Reputation: 161
I'm trying to remove punctuation from my tokenized text with regex. I'm using spark dataframes. This is my function:
def removePunctuation(column):
return trim(lower(regexp_replace(column,'[^\sa-zA-Z0-9]', ''))).alias('stopped')
When I'm executing this function by:
removed_df.select(removePunctuation(col('stopped'))).show(truncate=False)
I have the error:
Py4JJavaError: An error occurred while calling o736.select.

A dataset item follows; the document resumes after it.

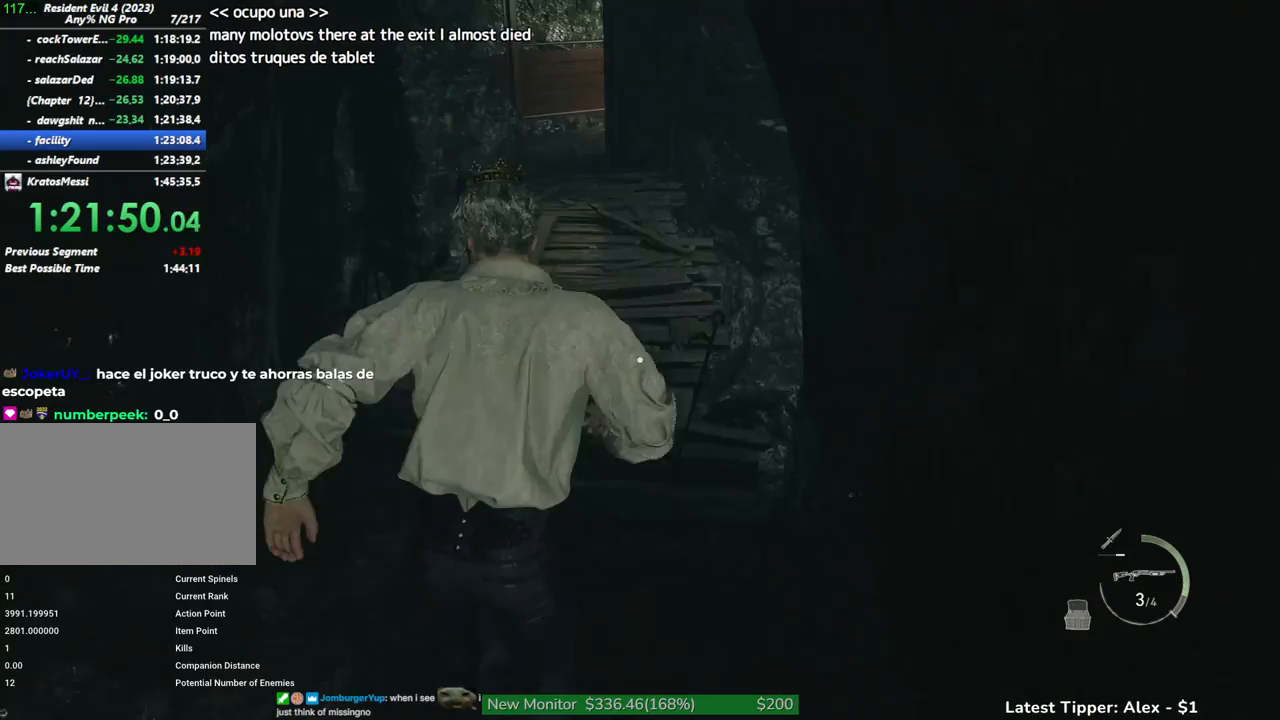
{"keys": ["shift", "w"], "mouse": [], "events": []}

: org.apache.spark.sql.AnalysisException: cannot resolve 'regexp_replace(`stopped`, '[^\\sa-zA-Z0-9]', '')' due to data type mismatch: argument 1 requires string type, however, '`stopped`' is of array<string> type.;;
Is there any way to remove punctuation by this function? What is wrong with it?
Upvotes: 2
Views: 8449
Reputation: 1
Here is an alternate approach:
from pyspark.sql.functions import *
df=pysparkDF.withColumn('someColOfStrings', translate('someColOfStrings', '!"#$%&\'()*+,-./:;<=>?@[\\]^_{|}~', ''))
tokenizer = Tokenizer(outputCol="textTokens")
tokenizer.setInputCol("someColOfStrings")
df1=tokenizer.transform(df.dropna())
With this code, you can tokenize the values in the strings after you remove the punctuations.
Upvotes: 0
Reputation: 1174
The error message says that your column stopped
is of type array<string>
rather than string
. You need a string column for regexp_replace
.
In order to apply if to an array of strings you can first create a string out of the array and then split that string again
def removePunctuation(column):
return split(trim(lower(regexp_replace(concat_ws("SEPARATORSTRING", column),'[^\sa-zA-Z0-9]', ''))), "SEPARATORSTRING").alias('stopped')
Upvotes: 3